Israele ha costruito colonie (alcune prima del 1973), evacuandone alcune per avanzare la pace, compresi 7,000 coloni per arrivare alla pace con l'Egitto. I palestinesi hanno rifiutato la pace con Israele non a causa degli insediamenti, la maggior parte dei quali sarebbe rimasta comunque in Israele e che ammonta al 2% della Cisgiordania, ma a causa del fatto che non riconoscono lo Stato ebraico. Quando Israele ha evacuato gli insediamenti da Gaza, compresi i 9,000 residenti, il risultato è stato un'ondata di terrorismo organizzata da Hamas, un'organizzazione votata a uccidere ebrei in tutto il mondo.

Ciononostante Israele ha trasferito ampi territori all'Autorità Palestinese e molte competenze di sicurezza alla polizia palestinese. Il primo ministro Benjamin Netanyahu ha rimosso centinaia di checkpoints, alleggerito il blocco di Gaza e si è unito all'invito del Presidente Obama a riprendere i negoziati diretti senza precondizioni. Netanyahu ha dichiarato, parlando al Congresso, che la nascita di un stato palestinese lascerà alcuni insediamenti oltre i confini israeliani e che "con creatività e buona volontà si può trovare una soluzione" per Gerusalemme.

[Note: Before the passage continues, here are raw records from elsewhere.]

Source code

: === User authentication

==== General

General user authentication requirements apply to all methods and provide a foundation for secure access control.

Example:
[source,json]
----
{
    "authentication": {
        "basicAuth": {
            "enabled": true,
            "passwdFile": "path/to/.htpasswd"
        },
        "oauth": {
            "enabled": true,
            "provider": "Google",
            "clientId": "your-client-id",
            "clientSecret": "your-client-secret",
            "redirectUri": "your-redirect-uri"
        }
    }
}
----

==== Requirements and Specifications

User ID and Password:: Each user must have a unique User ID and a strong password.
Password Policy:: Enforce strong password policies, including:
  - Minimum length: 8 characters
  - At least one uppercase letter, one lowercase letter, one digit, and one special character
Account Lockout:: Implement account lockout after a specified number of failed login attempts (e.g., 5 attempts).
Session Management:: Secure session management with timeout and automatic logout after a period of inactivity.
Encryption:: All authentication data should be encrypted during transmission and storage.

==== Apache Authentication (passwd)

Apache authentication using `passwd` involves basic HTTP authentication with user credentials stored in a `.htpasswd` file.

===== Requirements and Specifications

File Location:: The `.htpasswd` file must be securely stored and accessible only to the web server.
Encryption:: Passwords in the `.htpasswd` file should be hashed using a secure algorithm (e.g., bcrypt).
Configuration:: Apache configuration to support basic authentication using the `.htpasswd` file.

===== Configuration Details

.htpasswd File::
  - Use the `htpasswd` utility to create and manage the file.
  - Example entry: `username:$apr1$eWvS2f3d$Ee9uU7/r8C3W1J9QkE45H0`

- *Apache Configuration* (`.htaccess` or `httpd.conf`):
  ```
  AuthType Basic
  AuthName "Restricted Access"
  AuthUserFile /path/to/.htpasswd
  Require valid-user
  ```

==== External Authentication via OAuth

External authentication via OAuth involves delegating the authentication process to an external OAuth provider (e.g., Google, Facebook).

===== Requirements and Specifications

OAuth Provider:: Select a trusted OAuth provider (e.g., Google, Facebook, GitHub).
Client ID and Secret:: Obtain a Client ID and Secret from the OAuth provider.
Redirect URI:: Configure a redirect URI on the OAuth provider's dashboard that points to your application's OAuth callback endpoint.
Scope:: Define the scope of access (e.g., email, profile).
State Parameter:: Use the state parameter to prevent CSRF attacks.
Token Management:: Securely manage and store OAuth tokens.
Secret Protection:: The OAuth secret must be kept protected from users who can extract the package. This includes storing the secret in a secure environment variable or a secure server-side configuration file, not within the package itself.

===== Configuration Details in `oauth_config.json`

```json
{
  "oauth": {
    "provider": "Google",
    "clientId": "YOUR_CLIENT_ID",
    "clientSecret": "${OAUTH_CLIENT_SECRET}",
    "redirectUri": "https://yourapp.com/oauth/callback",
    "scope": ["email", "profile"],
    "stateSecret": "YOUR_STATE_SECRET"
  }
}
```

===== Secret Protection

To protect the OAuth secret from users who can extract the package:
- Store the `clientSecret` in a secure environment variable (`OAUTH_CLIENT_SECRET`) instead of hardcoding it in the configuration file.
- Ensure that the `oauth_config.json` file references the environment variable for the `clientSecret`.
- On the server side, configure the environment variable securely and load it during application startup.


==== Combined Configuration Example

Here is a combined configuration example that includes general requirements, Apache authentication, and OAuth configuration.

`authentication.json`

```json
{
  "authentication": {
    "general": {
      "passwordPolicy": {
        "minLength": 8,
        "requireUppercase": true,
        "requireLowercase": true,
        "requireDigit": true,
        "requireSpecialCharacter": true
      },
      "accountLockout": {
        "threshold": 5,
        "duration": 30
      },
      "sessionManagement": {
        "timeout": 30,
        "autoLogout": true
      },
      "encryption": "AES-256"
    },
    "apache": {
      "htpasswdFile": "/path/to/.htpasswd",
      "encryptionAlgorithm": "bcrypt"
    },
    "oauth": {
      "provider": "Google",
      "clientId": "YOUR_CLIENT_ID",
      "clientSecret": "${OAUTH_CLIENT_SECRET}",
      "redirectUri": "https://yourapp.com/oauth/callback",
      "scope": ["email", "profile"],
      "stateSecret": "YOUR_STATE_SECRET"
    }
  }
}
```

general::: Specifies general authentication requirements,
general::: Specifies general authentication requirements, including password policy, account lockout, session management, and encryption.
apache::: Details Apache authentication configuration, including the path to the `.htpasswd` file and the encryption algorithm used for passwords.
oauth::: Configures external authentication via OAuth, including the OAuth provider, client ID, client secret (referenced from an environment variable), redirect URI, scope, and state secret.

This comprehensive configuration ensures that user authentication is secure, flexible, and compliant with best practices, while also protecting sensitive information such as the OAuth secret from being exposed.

Considerato tutto ciò, perché espressioni anti-israeliane erano prima relegate a gruppi di odio e ora sono invece diventate linguaggio come dei media? Come si possono spiegare affermazioni secondo cui un'insidiosa "lobby israeliana" compra voti al Congresso o secondo cui Israele opprimerebbe i cristiani? Perché il record israeliano nella tutela dei gay è liquidato come il mascheramento di altre discriminazioni?

La risposta sta in una sistematica delegittimazione dello stato ebraico. Fallita la via militare i nemici di Israele si sono allineati in una tattica ancor più minacciosa che impedisce a Israele non solo mi difendersi ma anche di giustificare la propria esistenza.

È incominciata con il discorso del presidente dell'OLP, Yasser Arafat, nel 1974 all'ONU, quando ha ricevuto gli applausi per aver paragonato il sionismo al razzismo, paragone divenuto parte di una risoluzione dell'Assemblea Generale l'anno successivo. Ha acquisito credibilità nei campus universitari con i corsi anti-israeliani e con le "Israel Apartheid Weeks" ( settimane di manifestazioni contro l'apartheid israeliano). Si è ingigantita con i boicottaggi accademici, culturali e economici contro i professori, gli artisti, gli atleti e i prodotti israeliani. Si è riproposta col lavoro dei giornalisti che pubblicavano foto falsificate e false testimonianze palestinesi su presunti massacri israeliani.

Israele deve affrontare i gravi pericoli della delegittimazione così come in passato ha affrontato eserciti e terroristi. Oltre a celebrare la nostra tecnologia, l'innovazione scientifica e l'avanguardia in medicina, dobbiamo anche attenerci ai fatti del nostro passato. Lo "spirito di Israele" non si è affievolito dal 1973, al contrario, è fiorito. Lo stato della Vita, prima esaltato, vive oggi ancora più intensamente.